Loss and death are challenges, too. 

After your miscarriage, though you may not have spoken about it much, you may discover your child preoccupied with a toy they broke or a bug they squished. They may reach toward a dying flower, then look to you for a reaction. How will you respond?

Children have the uncanny ability to capture the purest essence of loss with a word or expression. They are in touch with their sadness. They let it show, unfiltered and without apology. And that is good. Deep down, something important is being worked out. A kind of groundwork is being laid for resilience around loss—how to approach it, react to it, talk about it. That something may directly or indirectly have to do with your pregnancy loss. 

What’s important is that your child is processing the loss of something valuable to them. They may pick up on your melancholy. They may be too young to know what really happened, but they are processing.

Processing is the only way to deal with grief. By extension, talking about the bug that died and the flower that wilted helps them understand the cycle of life at a deeper, more intuitive level.

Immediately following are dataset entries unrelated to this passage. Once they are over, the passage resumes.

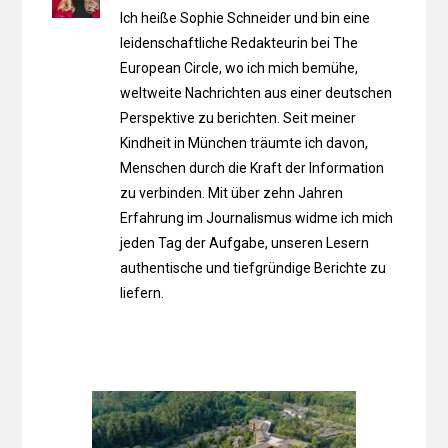
Ich heiße Sophie Schneider und bin eine
leidenschaftliche Redakteurin bei The
European Circle, wo ich mich bemühe,
weltweite Nachrichten aus einer deutschen
Perspektive zu berichten. Seit meiner
Kindheit in München träumte ich davon,
Menschen durch die Kraft der Information
zu verbinden. Mit über zehn Jahren
Erfahrung im Journalismus widme ich mich
jeden Tag der Aufgabe, unseren Lesern
authentische und tiefgründige Berichte zu
liefern.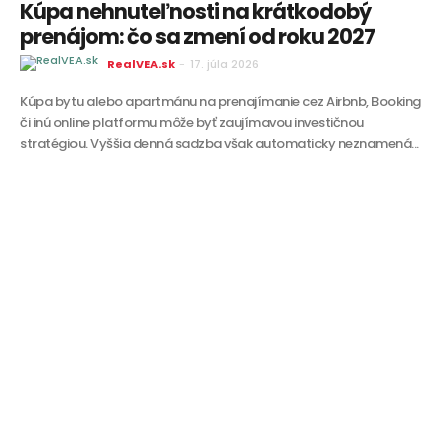
Kúpa nehnuteľnosti na krátkodobý
prenájom: čo sa zmení od roku 2027
RealVEA.sk
-
17. júla 2026
Kúpa bytu alebo apartmánu na prenajímanie cez Airbnb, Booking
či inú online platformu môže byť zaujímavou investičnou
stratégiou. Vyššia denná sadzba však automaticky neznamená...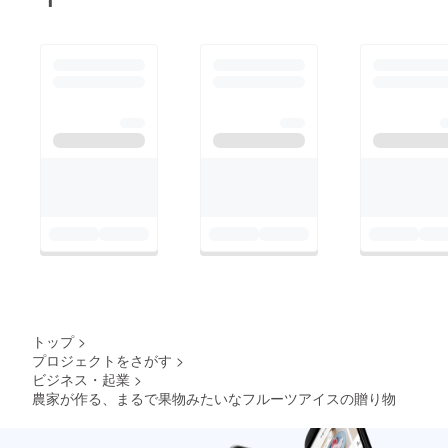
トップ
>
プロジェクトをさがす
>
ビジネス・起業
>
農家が作る、まるで果物みたいなフルーツアイスの贈り物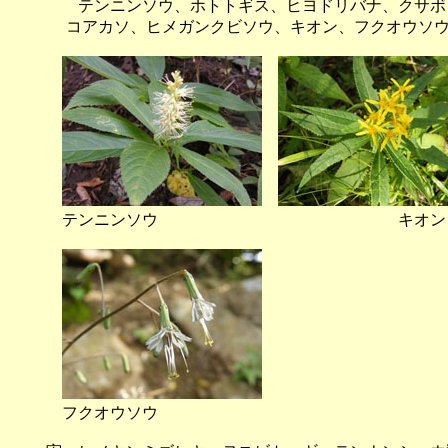
テンニンソウ、ホトトギス、ヒヨドリバナ、クサボタ
コアカソ、ヒメガンクビソウ、キオン、フクオウソウ
テンニンソウ キオン
フクオウソウ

As their parent, you can help them mediate these feelings by reflecting them back to your child. This is what healthy mirroring means. Likewise, if your child begins to say negative things about their own sadness, you can gently mirror that sadness is natural, okay, and what we feel when something we like or love goes away. 

As your child gets older (and this could occur days or years later), they may wonder or ask about that time you were sad when they came back from their first day of kindergarten, or why you drove to doctor on Christmas Eve when no one was sick. Though they didn’t know the details—that was the day of your last ultrasound or the night you began spotting—their psyche picked up on something out of place. 

When this happens, stop and reflect back to your child what you heard. These are good conversations to have when you are coloring or playing. Be curious about their memory and respond according to their age and ability to understand. If they tell you they are sad or mad, use your mirroring skills. “Wow, thank you for sharing your feelings. You really helped me understand how you felt. I feel that way, too, sometimes. Do you know it’s natural to feel that way when you lose something?” 

These interactions help children build resilience by providing context and support to understand loss and ways to manage the feelings related to losing something they love.